Block-buster: Dark comedy about gentrification shot on Ridge street
Photo by Steve Solomonson

It’s a hit!

The darkly comedic adaptation of a classic “Twilight Zone” episode that two Brooklynites shot in Bay Ridge is burning up the festival circuit.

“A Box Came To Brooklyn” won “Best Comedic Short” at the Manhattan Film Festival in June. Next it’s headed to the Chain NYC Festival in Queens, where it’s one of a handful of films that will get not one, but two screenings. The flick was so nice they had to show it twice, the festival organizer said.

“It’s an excellent movie,” said festival director Kirk Gostkowski. “What [the director] is playing with — that sci-fi feel and realistic setting and the black and white film — I think it’s a really cool film, and it fit well thematically in two blocks.”

Gostkowski is showing the film during a block of science-fiction movies and later during a block of flicks produced by New Yorkers.

Park Sloper Jason Cusato and Ridgite Anthony Devito — both life-long Brooklynites — adapted the short from the “Twilight Zone” episode “The Monsters Are Due on Maple Street,” exchanging the original’s alien invasion motif and Red Scare subtext for more contemporary boogie men — terrorists and gentrifiers.

Cusato shot the short on Madeline Court — a narrow, private block in Bay Ridge with classic, two-story, Tudor-style homes.

The Queens film festival will be the movie’s second.

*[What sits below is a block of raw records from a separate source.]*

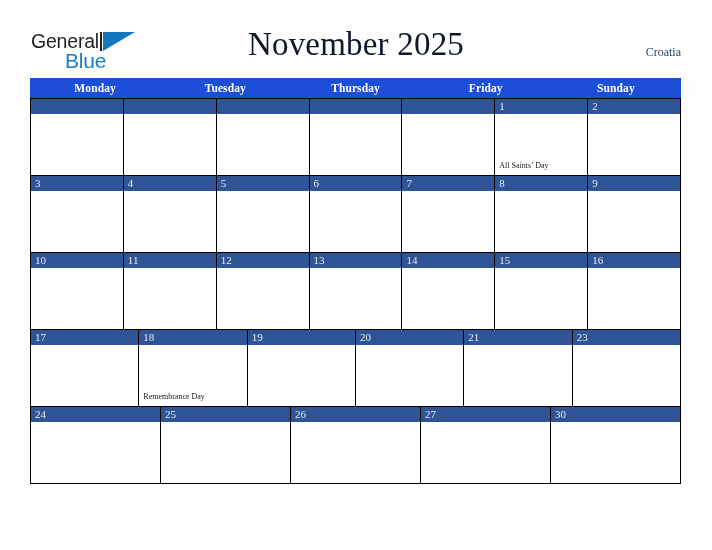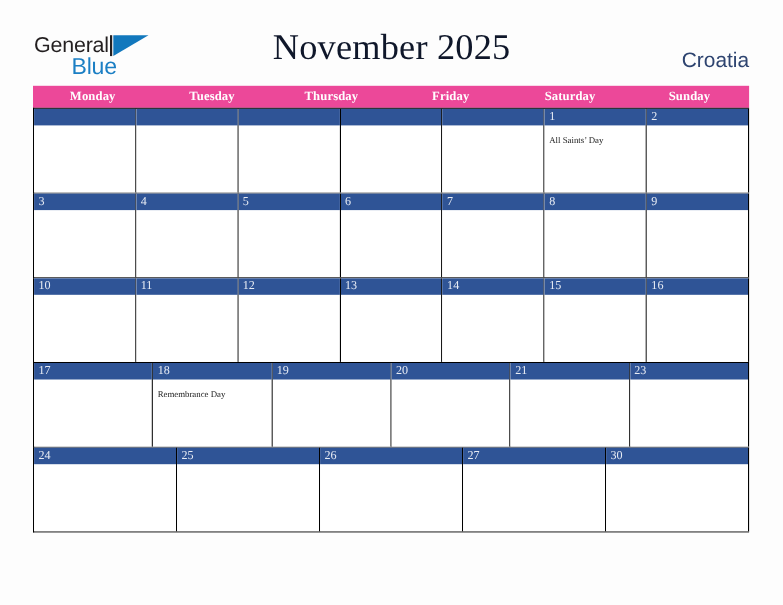--- a/index.html
+++ b/index.html
@@ -97,8 +97,8 @@
     position: absolute;
     right: 31px;
     top: 45px;
-    font-family: Liberation Sans, sans-serif;
-    font-size: 19px;
+    font-family: Liberation Serif, serif;
+    font-size: 12px;
     color: #2e4470;
     white-space: nowrap;
   }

It is also competing in a festival in New Jersey later this year.

Festivals are often vehicles for filmmakers to garner financial backing to turn shorts into feature-length films, but Cusato said he’s not looking to expand “A Box Came To Brooklyn” — though he may revisit some other “Twilight Zone” episodes.

“The movie is perfect as a short, but using the “Twilight Zone” as a vehicle or other shorts is definitely something I’m mulling over,” he said.

In the meantime, Cusato is finishing a Brooklyn-themed homage to the silent-cinema genre of “city symphonies” — pre-talkie documentaries that chronicled daily life on city streets and were shot to accompany symphonic music. The new project will present a visual tour of the borough through the eyes of creative natives, Cusato said.

“It’s shots of Brooklyn from sunrise to sunset through the eyes of Brooklynites — filmmakers born and raised in Brooklyn,” he said.